EXCERPT:
High cigarette taxes are not worth the consequences

Originally published in the Washington Examiner

Call it anecdotal. But why in the year following Maryland's cigarette tax hike are the Comptroller's agents on pace to arrest more than twice as many people for bootlegging them and seize four times as much contraband?

Hmm. Could the extra $1 tacked on to the price of cigarettes last year have something to do with more illegal activity? State legislators won't say. Neither will the Comptroller's office speculate on the issue - his police officers just arrest people for violating the law.

But the evidence points to the fact that higher cigarette taxes not only won't generate anticipated revenue for the state but are fueling illicit behavior. Next time legislators contemplate hiking them in the name of health, they should take a smoke break.

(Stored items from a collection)
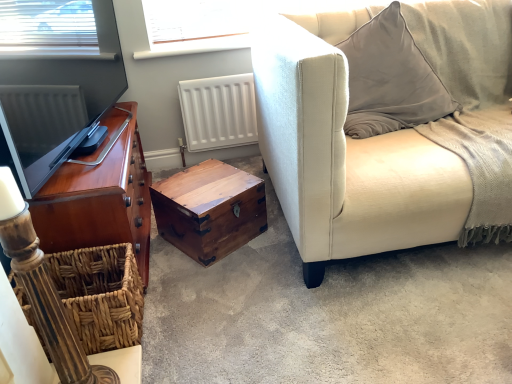
Question: Can you confirm if woven brown basket at lower left is wider than shiny brown wood cabinet at left?

Choices:
 (A) no
 (B) yes

Answer: (B)

Question: Considering the relative positions of woven brown basket at lower left and shiny brown wood cabinet at left in the image provided, is woven brown basket at lower left to the left of shiny brown wood cabinet at left from the viewer's perspective?

Choices:
 (A) no
 (B) yes

Answer: (A)

Question: Is woven brown basket at lower left further to the viewer compared to shiny brown wood cabinet at left?

Choices:
 (A) no
 (B) yes

Answer: (A)

Question: Does woven brown basket at lower left have a greater height compared to shiny brown wood cabinet at left?

Choices:
 (A) no
 (B) yes

Answer: (A)

Question: From a real-world perspective, is woven brown basket at lower left positioned under shiny brown wood cabinet at left based on gravity?

Choices:
 (A) yes
 (B) no

Answer: (A)

Question: From a real-world perspective, is woven brown basket at lower left physically located above or below shiny brown wood cabinet at left?

Choices:
 (A) below
 (B) above

Answer: (A)

Question: Is woven brown basket at lower left wider or thinner than shiny brown wood cabinet at left?

Choices:
 (A) thin
 (B) wide

Answer: (B)

Question: Considering the positions of woven brown basket at lower left and shiny brown wood cabinet at left in the image, is woven brown basket at lower left bigger or smaller than shiny brown wood cabinet at left?

Choices:
 (A) big
 (B) small

Answer: (B)

Question: In the image, is woven brown basket at lower left positioned in front of or behind shiny brown wood cabinet at left?

Choices:
 (A) front
 (B) behind

Answer: (A)

Question: Is suede beige couch at right taller or shorter than woven brown basket at lower left?

Choices:
 (A) tall
 (B) short

Answer: (A)

Question: Based on their sizes in the image, would you say suede beige couch at right is bigger or smaller than woven brown basket at lower left?

Choices:
 (A) big
 (B) small

Answer: (A)

Question: From the image's perspective, is suede beige couch at right above or below woven brown basket at lower left?

Choices:
 (A) below
 (B) above

Answer: (B)

Question: From a real-world perspective, is suede beige couch at right positioned above or below woven brown basket at lower left?

Choices:
 (A) below
 (B) above

Answer: (B)

Question: From a real-world perspective, relative to suede beige couch at right, is woven brown basket at lower left vertically above or below?

Choices:
 (A) below
 (B) above

Answer: (A)

Question: Looking at the image, does woven brown basket at lower left seem bigger or smaller compared to suede beige couch at right?

Choices:
 (A) big
 (B) small

Answer: (B)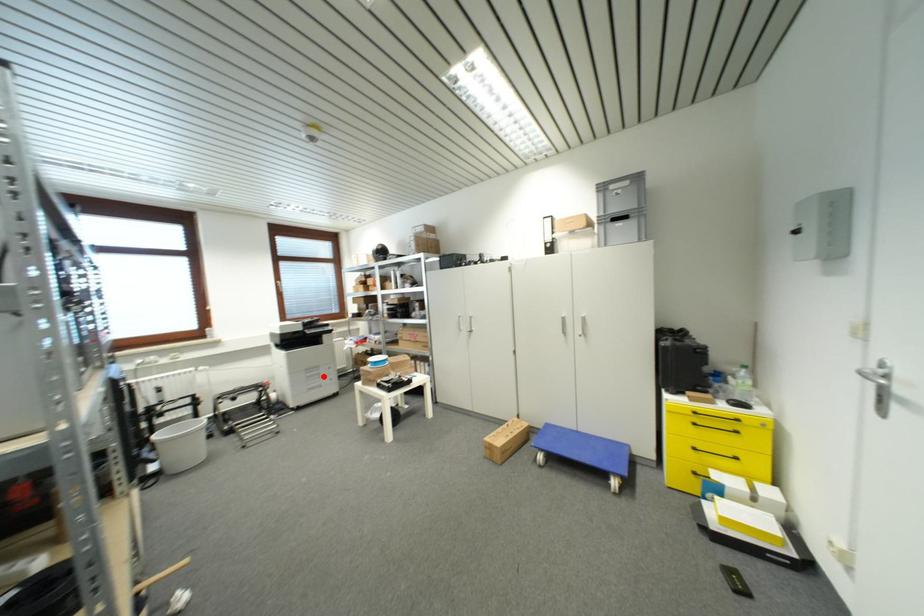
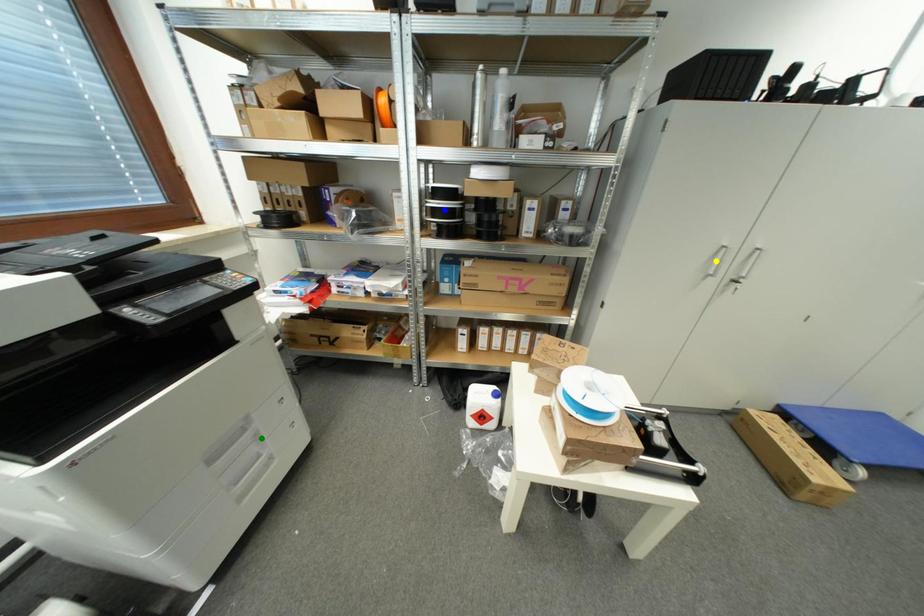
Question: I am providing you with two images of the same scene from different viewpoints. A red point is marked on the first image. You are given multiple points on the second image. Which mark in image 2 goes with the point in image 1?

Choices:
 (A) blue point
 (B) green point
 (C) yellow point

Answer: (B)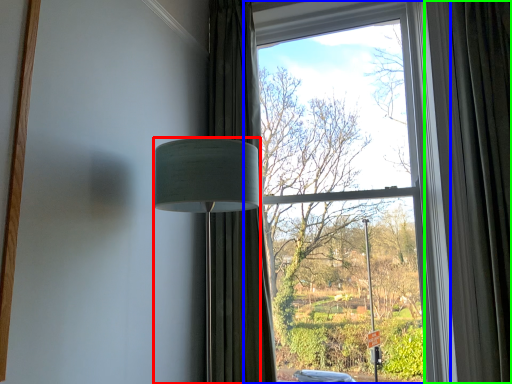
Question: Which object is positioned closest to lamp (highlighted by a red box)? Select from window (highlighted by a blue box) and curtain (highlighted by a green box).

Choices:
 (A) window
 (B) curtain

Answer: (B)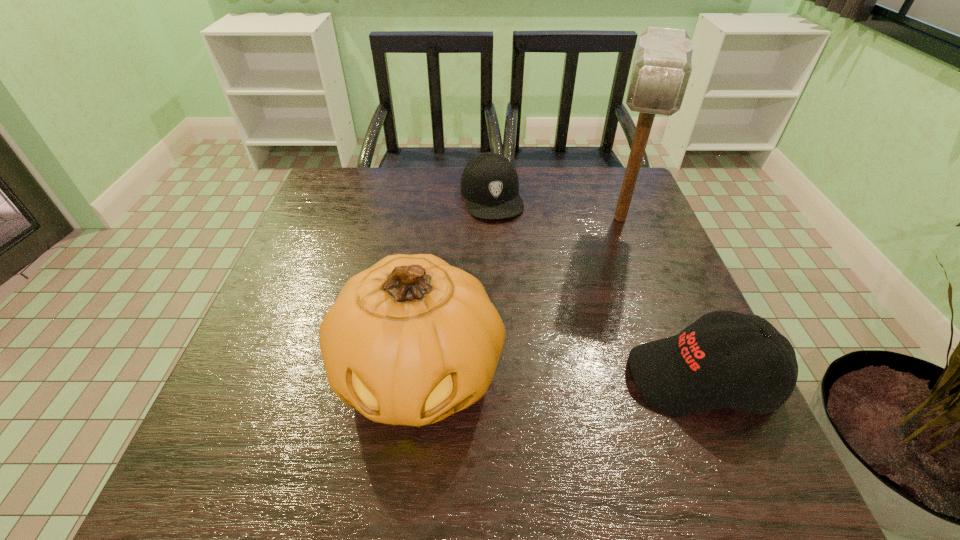
Identify the location of object situated at the near right corner. (688, 373).

Find the location of a particular element. This screenshot has height=540, width=960. blank space at the far edge is located at coordinates (403, 168).

You are a GUI agent. You are given a task and a screenshot of the screen. Output one action in this format:
    pyautogui.click(x=<x>, y=<y>)
    Task: Click on the vacant area at the near edge
    This screenshot has width=960, height=540.
    Given the screenshot: What is the action you would take?
    pyautogui.click(x=401, y=427)

In the image, there is a desktop. Identify the location of vacant space at the left edge. (251, 341).

You are a GUI agent. You are given a task and a screenshot of the screen. Output one action in this format:
    pyautogui.click(x=<x>, y=<y>)
    Task: Click on the free space at the right edge of the desktop
    The width and height of the screenshot is (960, 540).
    Given the screenshot: What is the action you would take?
    pyautogui.click(x=630, y=271)

This screenshot has height=540, width=960. In the image, there is a desktop. What are the coordinates of `blank space at the near left corner` in the screenshot? It's located at pos(241,414).

You are a GUI agent. You are given a task and a screenshot of the screen. Output one action in this format:
    pyautogui.click(x=<x>, y=<y>)
    Task: Click on the vacant space at the far right corner of the desktop
    
    Given the screenshot: What is the action you would take?
    [630, 213]

Identify the location of unoccupied area between the tallest object and the cap. The image size is (960, 540). (556, 207).

Locate an element on the screen. The height and width of the screenshot is (540, 960). free spot between the third tallest object and the second tallest object is located at coordinates (561, 376).

Identify the location of free area in between the second shortest object and the pumpkin. The image size is (960, 540). (561, 376).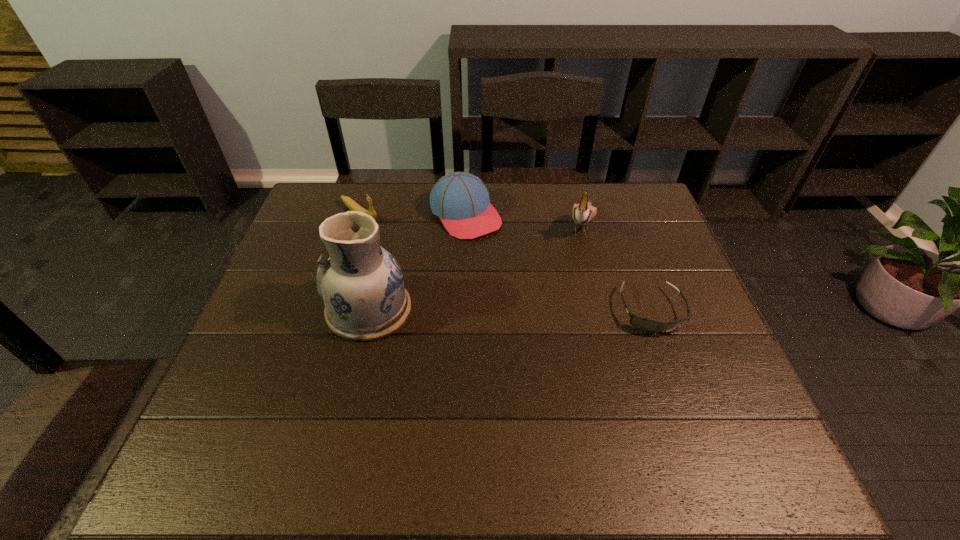
Find the location of a particular element. The height and width of the screenshot is (540, 960). object situated at the right edge is located at coordinates (646, 325).

Find the location of a particular element. object that is at the far left corner is located at coordinates (350, 203).

Locate an element on the screen. vacant area at the far edge is located at coordinates (514, 187).

The height and width of the screenshot is (540, 960). I want to click on free space at the left edge of the desktop, so click(228, 364).

The image size is (960, 540). Identify the location of vacant space at the right edge of the desktop. (652, 341).

In the image, there is a desktop. Identify the location of free space at the far left corner. Image resolution: width=960 pixels, height=540 pixels. (352, 198).

Locate an element on the screen. vacant space at the far right corner of the desktop is located at coordinates (650, 197).

Locate an element on the screen. Image resolution: width=960 pixels, height=540 pixels. free space at the near right corner is located at coordinates (695, 390).

This screenshot has width=960, height=540. Find the location of `empty location between the tallest object and the goggles`. empty location between the tallest object and the goggles is located at coordinates (510, 310).

At what (x,y) coordinates should I click in order to perform the action: click on empty location between the banana and the baseball cap. Please return your answer as a coordinate pair (x, y). The image size is (960, 540). Looking at the image, I should click on (413, 214).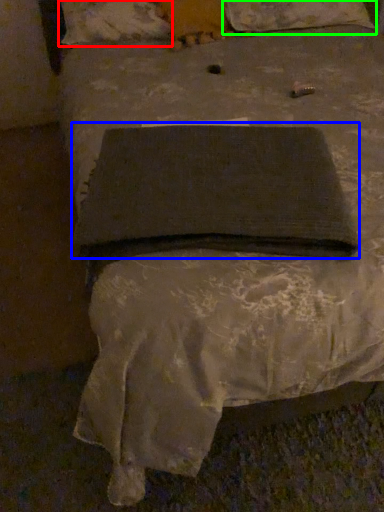
Question: Which object is the farthest from pillow (highlighted by a red box)? Choose among these: pad (highlighted by a blue box) or pillow (highlighted by a green box).

Choices:
 (A) pad
 (B) pillow

Answer: (A)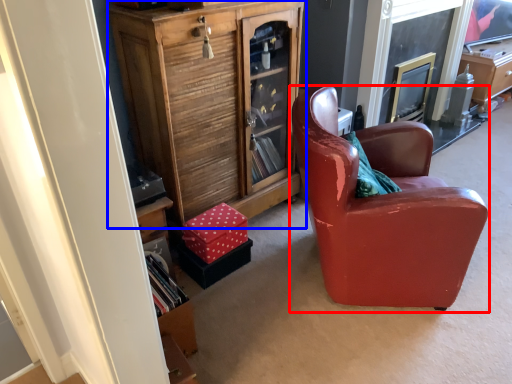
Question: Which object is closer to the camera taking this photo, chair (highlighted by a red box) or cabinetry (highlighted by a blue box)?

Choices:
 (A) chair
 (B) cabinetry

Answer: (A)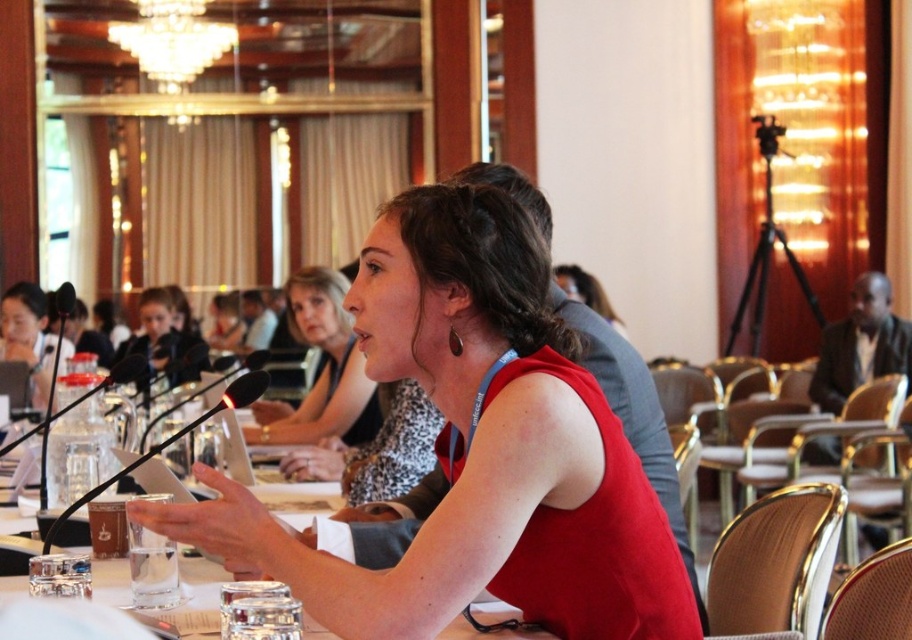
You are standing at the speaker position in the conference room. There are two points marked in the scene. The first point is at coordinate point (425,211) and the second point is at coordinate point (188,356). Which point is closer to you?

Point (425,211) is in front of point (188,356), so it is closer to you.

You are a photographer in the audience at this event. You want to take a photo that includes both the red satin dress at center and the matte black microphone at upper left. Which object will appear larger in your photo?

The red satin dress at center will appear larger in the photo because it is closer to the viewer than the matte black microphone at upper left.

WHAT NEEDS TO BE DONE:
Repeat everything from "Hmm. Could the" down to "violating the law." in the piece on cigarette taxes above, word for word.

ANSWER TO THE PROBLEM:
Hmm. Could the extra $1 tacked on to the price of cigarettes last year have something to do with more illegal activity? State legislators won't say. Neither will the Comptroller's office speculate on the issue - his police officers just arrest people for violating the law.